Sex Week is returning to Yale this year.
The weeklong series of events on sex-related topics usually takes place once every two years, but organizers decided to begin hosting the events annually to make Sex Week more institutionalized and familiar to students. Organizers decided to abridge the event series into Sex Week(end), which will begin Thursday, Feb. 28 and last through that weekend, in part because they did not want to compete with the February 2013 IvyQ conference for funding and publicity. Sex Week(end) co-director Ruby Spiegel ’15 said she expects events this year to be “less controversial” than last year, when Sex Week came after the 2011 report from the Advisory Committee on Campus Climate recommended Yale ban the event series.
“We want to follow the vein of [last year’s] Sex Week … but [we also] want to set forth a well-articulated and positive framework of what sex is without [having to be] on the defensive,” co-director Hannah Mogul-Adlin ’13 said.
Although students have organized Sex Week(end) in the past, the event has been sporadic, Spiegel said. She added that holding Sex Week events on an annual basis will help the events become less shocking each time they take place and foster more consistent dialogue about sex on campus.
Sex Week(end) has received strong support from administrators, including Yale College Dean Mary Miller and Assistant Dean Melanie Boyd, Mogul-Adlin said. The current model for the event series has addressed many past criticisms, including the Marshall Committee’s recommendation that Sex Week not have commercial sponsors, Spiegel said. She added that this year’s event will voluntarily adhere to the committee’s recommendations.
Connie Cho ’13, an organizer of Sex Week 2012, said last year’s organizers developed a relationship of trust with the administration.
“Sex Week 2013 won’t be colored by a defensive position because of the Marshall Committee report,” she said.
Since the Advisory Committee released its report, several new programs have begun that foster a healthier sexual climate, Mogul-Adlin said, and the existence of other forums for discussion of sexual topics will contribute to the quality of Sex Week(end). In particular, Mogul-Adlin said she hopes students will have a place to discuss new knowledge they acquire at Sex Week(end) at the Sexual Literacy Forum’s weekly sex-related workshops.
“[These other programs] make us less controversial,” Spiegel said. “We don’t want to be the only people talking about it for two weeks a year … Sex is always a negotiation, and you never just talk about it once.”
Sex Week(end) organizers will publicly release an events proposal for administrators to review, Spiegel said, and organizers intend to remain in contact with administrators throughout the planning process.
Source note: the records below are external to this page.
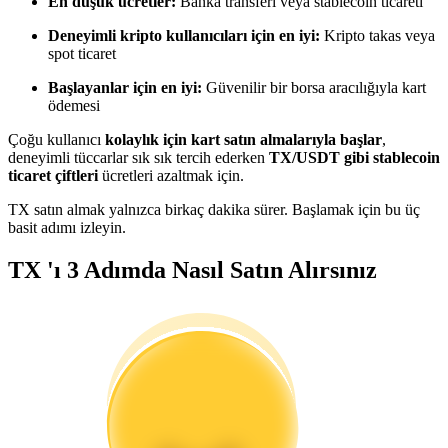
En düşük ücretler:
Banka transferi veya stablecoin ticareti
Kopya Tüccarı Olun
Deneyimli kripto kullanıcıları için en iyi:
Kripto takas veya
Kâr paylaşımı ve kopya ticaret komisyonlarının tadını çıkarın
spot ticaret
Başlayanlar için en iyi:
Güvenilir bir borsa aracılığıyla kart
ödemesi
Çoğu kullanıcı
kolaylık için kart satın almalarıyla başlar
,
deneyimli tüccarlar sık sık tercih ederken
TX/USDT gibi stablecoin
ticaret çiftleri
ücretleri azaltmak için.
TX satın almak yalnızca birkaç dakika sürer. Başlamak için bu üç
basit adımı izleyin.
Bilgi
TX 'ı 3 Adımda Nasıl Satın Alırsınız
Ticaret bilgileri vb. dahil olmak üzere büyük veri analizi.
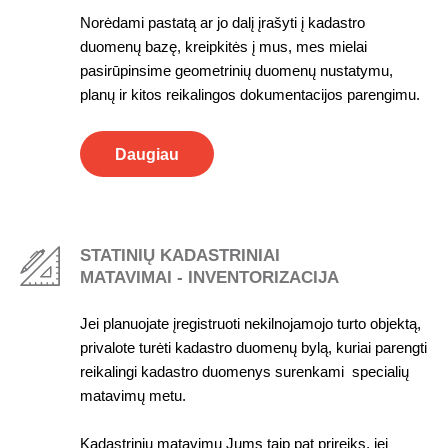
Norėdami pastatą ar jo dalį įrašyti į kadastro
duomenų bazę, kreipkitės į mus, mes mielai
pasirūpinsime geometrinių duomenų nustatymu,
planų ir kitos reikalingos dokumentacijos parengimu.
Daugiau
STATINIŲ KADASTRINIAI
MATAVIMAI - INVENTORIZACIJA
Jei planuojate įregistruoti nekilnojamojo turto objektą,
privalote turėti kadastro duomenų bylą, kuriai parengti
reikalingi kadastro duomenys surenkami specialių
matavimų metu.
Kadastrinių matavimų Jums taip pat prireiks, jei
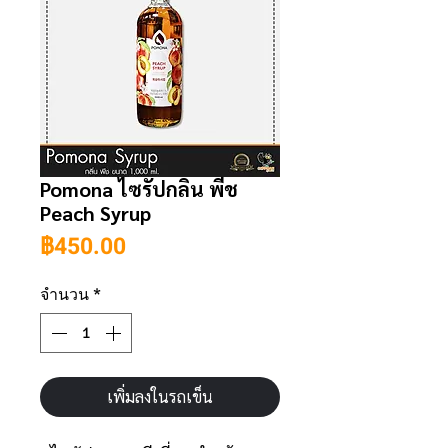
Pomona ไซรัปกลิ่น พีช
Peach Syrup
ราคา
฿450.00
จำนวน
*
เพิ่มลงในรถเข็น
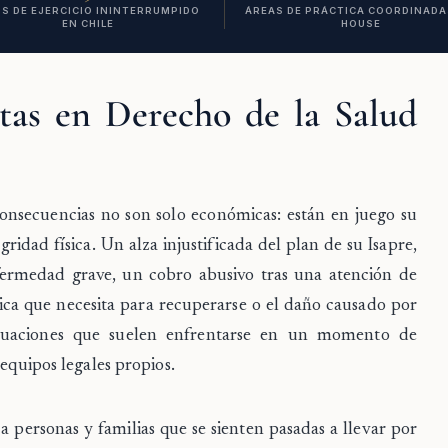
S DE EJERCICIO ININTERRUMPIDO
ÁREAS DE PRÁCTICA COORDINADAS
EN CHILE
HOUSE
tas en Derecho de la Salud
 consecuencias no son solo económicas: están en juego su
egridad física. Un alza injustificada del plan de su Isapre,
ermedad grave, un cobro abusivo tras una atención de
ica que necesita para recuperarse o el daño causado por
ituaciones que suelen enfrentarse en un momento de
 equipos legales propios.
personas y familias que se sienten pasadas a llevar por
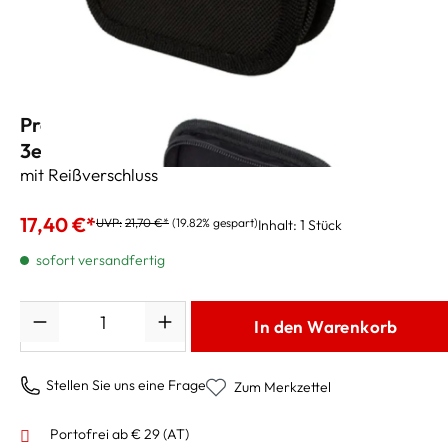
Pro Tec Trompetenmundstücktasche A219
3er, Nylon
mit Reißverschluss
17,40 €*
UVP:
21,70 €*
(19.82% gespart)
Inhalt:
1 Stück
sofort versandfertig
Anzahl
In den Warenkorb
Stellen Sie uns eine Frage
Zum Merkzettel
Portofrei ab € 29 (AT)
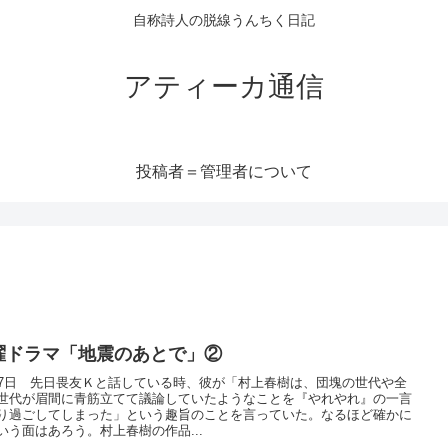
自称詩人の脱線うんちく日記
アティーカ通信
投稿者＝管理者について
曜ドラマ「地震のあとで」②
27日 先日畏友Ｋと話している時、彼が「村上春樹は、団塊の世代や全
世代が眉間に青筋立てて議論していたようなことを『やれやれ』の一言
り過ごしてしまった」という趣旨のことを言っていた。なるほど確かに
いう面はあろう。村上春樹の作品...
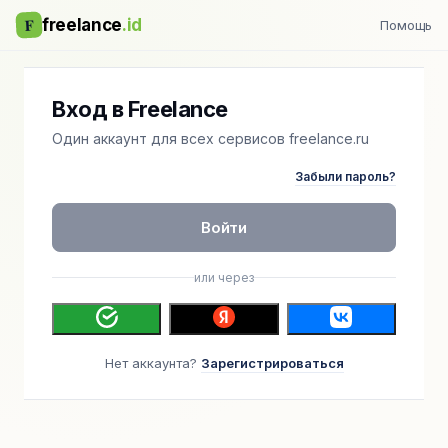
F
freelance
.id
Помощь
Вход в Freelance
Один аккаунт для всех сервисов freelance.ru
Забыли пароль?
Войти
или через
Нет аккаунта?
Зарегистрироваться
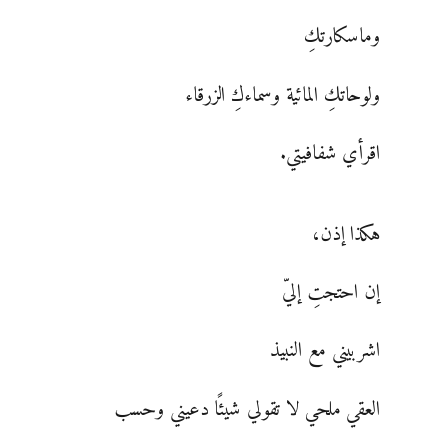
وماسكارتكِ
ولوحاتكِ المائية وسماءكِ الزرقاء
اقرأي شفافيتي.
هكذا إذن،
إن احتجتِ إليّ
اشربيني مع النبيذ
العقي ملحي لا تقولي شيئًا دعيني وحسب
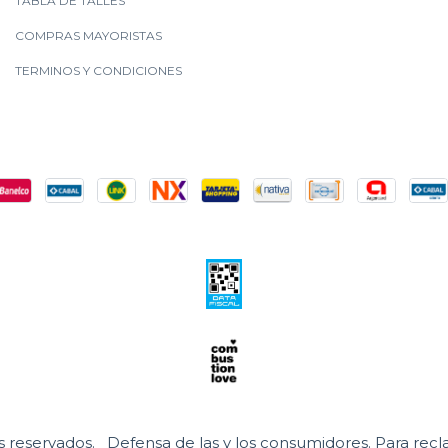
TABLA DE TALLES
COMPRAS MAYORISTAS
TERMINOS Y CONDICIONES
s reservados.
Defensa de las y los consumidores. Para rec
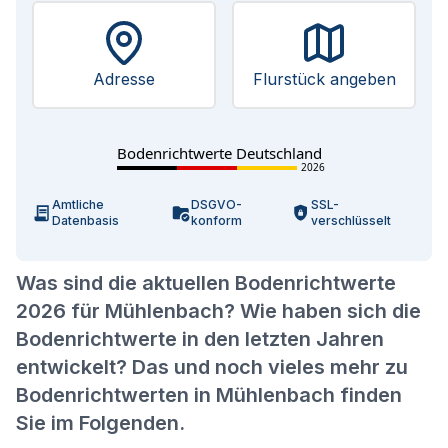
Adresse
Flurstück angeben
Bodenrichtwerte Deutschland
2026
Amtliche
DSGVO-
SSL-
Datenbasis
konform
verschlüsselt
Was sind die aktuellen Bodenrichtwerte
2026 für Mühlenbach? Wie haben sich die
Bodenrichtwerte in den letzten Jahren
entwickelt? Das und noch vieles mehr zu
Bodenrichtwerten in Mühlenbach finden
Sie im Folgenden.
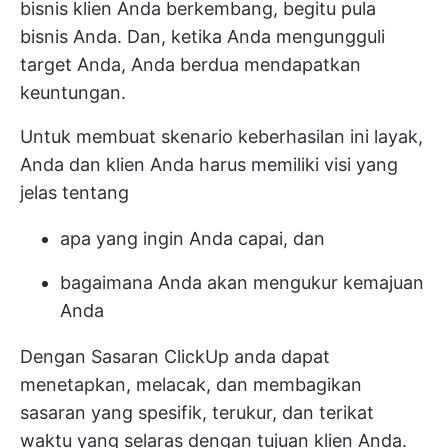
bisnis klien Anda berkembang, begitu pula
bisnis Anda. Dan, ketika Anda mengungguli
target Anda, Anda berdua mendapatkan
keuntungan.
Untuk membuat skenario keberhasilan ini layak,
Anda dan klien Anda harus memiliki visi yang
jelas tentang
apa yang ingin Anda capai, dan
bagaimana Anda akan mengukur kemajuan
Anda
Dengan
Sasaran ClickUp
anda dapat
menetapkan, melacak, dan membagikan
sasaran yang spesifik, terukur, dan terikat
waktu yang selaras dengan tujuan klien Anda.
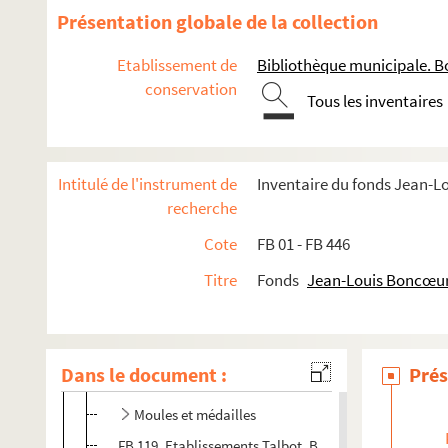
Présentation globale de la collection
Etablissement de
Bibliothèque municipale. B
conservation
Tous les inventaires
Intitulé de l'instrument de
Inventaire du fonds Jean-
recherche
Œuvres littéraires
Cote
FB 01 - FB 446
Œuvres graphiques
Titre
Fonds
Jean-Louis Boncœu
Illustrations d'ouvrages
Illustrations sur porcelaine
Divers travaux d'illustration
Dans le document :
Prés
FB 113. Médaille Sainte-Solange, Monnaie de Paris
Moules et médailles
FB 119. Etablissements Talbot, Bourges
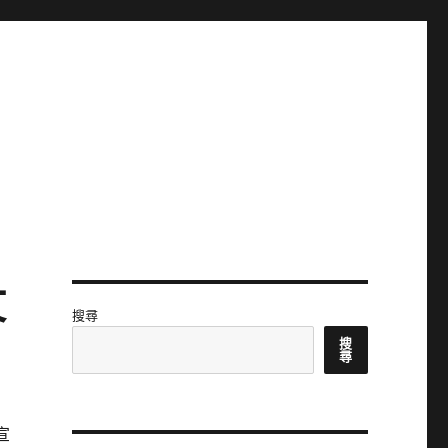
文
搜尋
搜
尋
宣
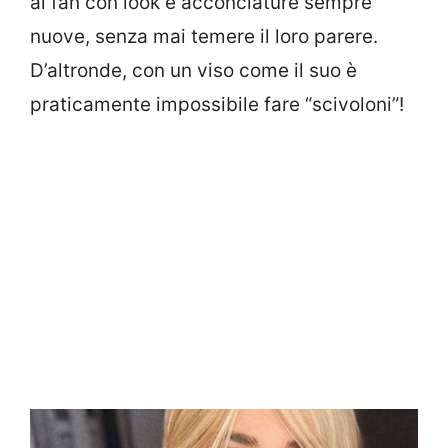
ai fan con look e acconciature sempre
nuove, senza mai temere il loro parere.
D’altronde, con un viso come il suo è
praticamente impossibile fare “scivoloni”!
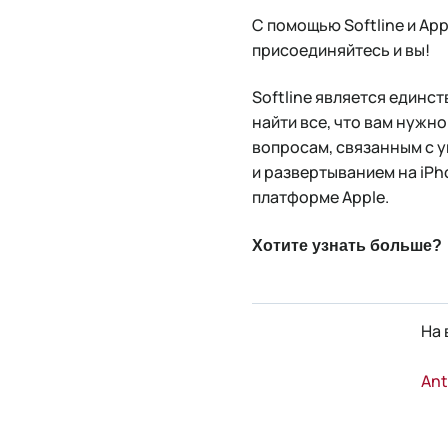
С помощью Softline и Ap
присоединяйтесь и вы!
Softline является единс
найти все, что вам нужн
вопросам, связанным с 
и развертыванием на iPho
платформе Apple.
Хотите узнать больше?
На 
Ant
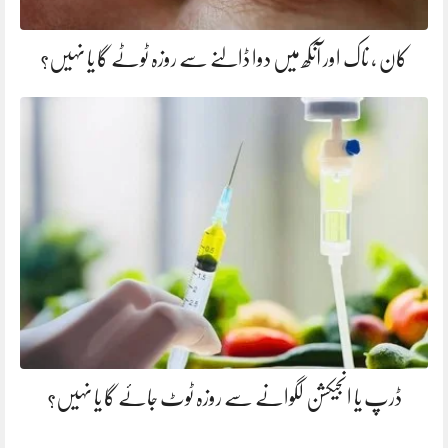
کان ، ناک اور آنکھ میں دوا ڈالنے سے روزہ ٹوٹے گا یا نہیں؟
ڈرپ یا انجیکشن لگوانے سے روزہ ٹوٹ جائے گا یا نہیں؟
No events have been confirmed yet, and organizers hope to emphasize co-hosting events with cultural houses, religious groups and fraternities, Spiegel added.
Bijan Aboutorabi ’13, a member of Undergraduates for a Better Yale College, which opposed Sex Week last year and hosted a Sex Week alternative called True Love Week, said he hopes the administration will play a bigger role in “toning down Sex Week” or banning the event entirely, although Sex Week 2012 was less commercial than its predecessors.
“To many mature adults, Sex Week is the embodiment of what is wrong with the administration’s strictly laissez-faire approach to sexual culture,” Aboutorabi said.
There are no current plans for a 2013 True Love Week, he added.
The Sex Week board is composed of seven student members selected by the former board in October.